In 1695 the British pirate Henry Every commanding a stolen ship, one of the fastest in the world, captured the Ganj-i-Sawai an immense treasure ship carrying the granddaughter of the Mughal Emperor, Aurangzeb, from her pilgrimage to Mecca. The looting and mass rapes set off repercussions around the world.
Enemy of All Mankind is Steven Johnson’s page-turning account. I’m not fascinated by pirates per se but Johnson surrounds the narrative arc with expert historical context. Anyone can tell you that cotton was important in trade between India and Europe but you would be hard-pressed to find a more concise account of why than Johnson’s primer. What made Indian cotton unique wasn’t the cotton but Indian chemical engineering.
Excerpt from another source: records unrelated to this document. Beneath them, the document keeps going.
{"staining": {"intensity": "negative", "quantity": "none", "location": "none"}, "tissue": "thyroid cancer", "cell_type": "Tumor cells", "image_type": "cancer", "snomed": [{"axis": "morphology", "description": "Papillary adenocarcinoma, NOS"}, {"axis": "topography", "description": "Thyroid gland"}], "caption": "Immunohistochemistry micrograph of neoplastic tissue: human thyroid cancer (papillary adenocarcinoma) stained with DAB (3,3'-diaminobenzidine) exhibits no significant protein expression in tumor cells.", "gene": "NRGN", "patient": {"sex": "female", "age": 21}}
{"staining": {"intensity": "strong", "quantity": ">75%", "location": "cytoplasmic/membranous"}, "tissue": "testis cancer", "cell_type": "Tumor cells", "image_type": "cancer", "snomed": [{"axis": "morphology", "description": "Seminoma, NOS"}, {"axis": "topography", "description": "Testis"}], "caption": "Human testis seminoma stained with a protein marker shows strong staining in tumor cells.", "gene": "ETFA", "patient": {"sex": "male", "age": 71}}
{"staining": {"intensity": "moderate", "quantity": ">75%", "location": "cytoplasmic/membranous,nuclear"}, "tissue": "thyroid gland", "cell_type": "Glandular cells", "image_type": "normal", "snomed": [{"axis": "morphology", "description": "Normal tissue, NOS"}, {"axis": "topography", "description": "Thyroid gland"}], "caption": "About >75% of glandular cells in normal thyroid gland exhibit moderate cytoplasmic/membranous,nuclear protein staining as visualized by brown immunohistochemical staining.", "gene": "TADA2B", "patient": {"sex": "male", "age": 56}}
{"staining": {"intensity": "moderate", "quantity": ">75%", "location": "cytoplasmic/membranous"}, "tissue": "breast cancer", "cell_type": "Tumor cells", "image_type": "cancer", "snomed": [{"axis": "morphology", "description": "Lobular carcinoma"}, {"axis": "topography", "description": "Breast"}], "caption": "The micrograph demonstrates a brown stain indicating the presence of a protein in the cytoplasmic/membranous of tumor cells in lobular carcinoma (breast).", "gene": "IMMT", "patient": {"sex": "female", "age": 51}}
What made Indian cotton unique was not the threads themselves, but rather their color. Making cotton fiber receptive to vibrant dyes like madder, henna, or turmeric was less a matter of inventing mechanical contraptions as it was dreaming up chemical experiments. The waxy cellulose of the cotton fiber naturally repels vegetable dyes….The process of transforming cotton into a fabric that can by dyed with shades other than indigo is known as “animalizing” the fiber, presumably because so much of it involves excretions from ordinary farm animals. First, dyes would bleach the fiber with sour milk; then they attacked it with a range of protein-heavy substances: goat urine, camel dung, blood. Metallic salts were then combined with the dyes to create a mordant that permeated the core of the fiber.
…The result was a [soft] fabric that could both display brilliant patterns of color and retain that color after multiple washings. No fabric in human history had combined those properties into a single cloth.
Lots of other insights. Every, by the way, was never captured but in 2014 a Yemeni coin that might have come from the Ganj-i-Sawai was found in a Rhode Island orchard.